In and of themselves, set benefits aren't bad. Policies with set benefits have been included in CHOICE's list of recommended products in the past, and if you use our personalised health insurance comparison tool there's a good chance that at least some of the top results will offer them. It's only when you stick with the same policy for several years, watching your premiums climb and your benefits stagnate, that you can start to get ripped off.

How to avoid spending more for less

  • If you're one of the 11.3 million Australians with a combined hospital and extras policy, consider splitting them. Ask your health fund what the actual premium is for your extras component, and see if you can find a better deal on a standalone policy. Remember that there often isn't any financial benefit to buying a combined policy. 
  • Choose an extras policy that offers a percentage benefit for all the services you use. You might have to pay a bit more, meaning you'll have to make more or larger claims in order to get your money's worth. But because the health fund pays a proportion of your bill, you're likely to get more value out of it over time.

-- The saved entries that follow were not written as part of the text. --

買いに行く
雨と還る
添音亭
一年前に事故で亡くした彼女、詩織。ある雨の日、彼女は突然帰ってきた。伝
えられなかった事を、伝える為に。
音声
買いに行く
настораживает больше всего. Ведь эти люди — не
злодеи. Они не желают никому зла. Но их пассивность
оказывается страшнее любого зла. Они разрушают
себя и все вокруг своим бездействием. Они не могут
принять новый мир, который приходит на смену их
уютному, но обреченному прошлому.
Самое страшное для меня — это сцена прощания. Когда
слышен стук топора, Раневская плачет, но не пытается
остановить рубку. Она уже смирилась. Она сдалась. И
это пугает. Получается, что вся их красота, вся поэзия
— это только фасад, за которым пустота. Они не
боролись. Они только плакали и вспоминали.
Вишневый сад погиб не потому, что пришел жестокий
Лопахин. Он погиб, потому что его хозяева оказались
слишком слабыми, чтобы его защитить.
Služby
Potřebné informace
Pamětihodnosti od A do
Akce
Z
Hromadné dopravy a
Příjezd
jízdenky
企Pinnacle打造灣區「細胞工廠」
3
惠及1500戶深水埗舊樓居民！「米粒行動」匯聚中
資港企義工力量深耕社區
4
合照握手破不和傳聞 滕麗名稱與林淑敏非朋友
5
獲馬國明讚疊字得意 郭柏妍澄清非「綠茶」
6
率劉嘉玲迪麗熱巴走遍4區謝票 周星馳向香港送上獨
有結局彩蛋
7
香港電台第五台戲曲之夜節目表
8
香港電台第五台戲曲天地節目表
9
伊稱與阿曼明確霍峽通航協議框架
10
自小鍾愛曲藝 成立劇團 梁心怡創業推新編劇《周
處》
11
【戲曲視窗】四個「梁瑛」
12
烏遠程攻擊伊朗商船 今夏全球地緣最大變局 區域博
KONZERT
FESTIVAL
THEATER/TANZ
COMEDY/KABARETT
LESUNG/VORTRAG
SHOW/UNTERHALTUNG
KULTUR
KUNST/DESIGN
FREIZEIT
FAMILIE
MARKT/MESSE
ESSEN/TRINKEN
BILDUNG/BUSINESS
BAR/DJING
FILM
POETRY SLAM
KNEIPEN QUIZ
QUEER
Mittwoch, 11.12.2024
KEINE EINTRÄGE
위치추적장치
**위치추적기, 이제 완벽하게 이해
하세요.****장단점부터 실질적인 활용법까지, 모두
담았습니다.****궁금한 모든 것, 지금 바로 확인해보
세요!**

  • If that option is outside your budget, take a cheaper policy – but make sure you keep an eye on premium increases. You'll have to shop around for a new policy every year or two, because your benefits just aren't going to keep up with the price hikes.
  • It can be worthwhile ditching the couple's policy for two single policies. That way you can shop around for extras that suit you both individually – just as you don't necessarily wear each other's clothes, you don't need to have the same health cover.
  • Ask if you really need your extras cover. If you find yourself paying more in premiums than you get back from the health fund, you're throwing away money. Look into a cheaper policy, or one that offers good benefits for the specific things you require. Or simply think about getting rid of it altogether.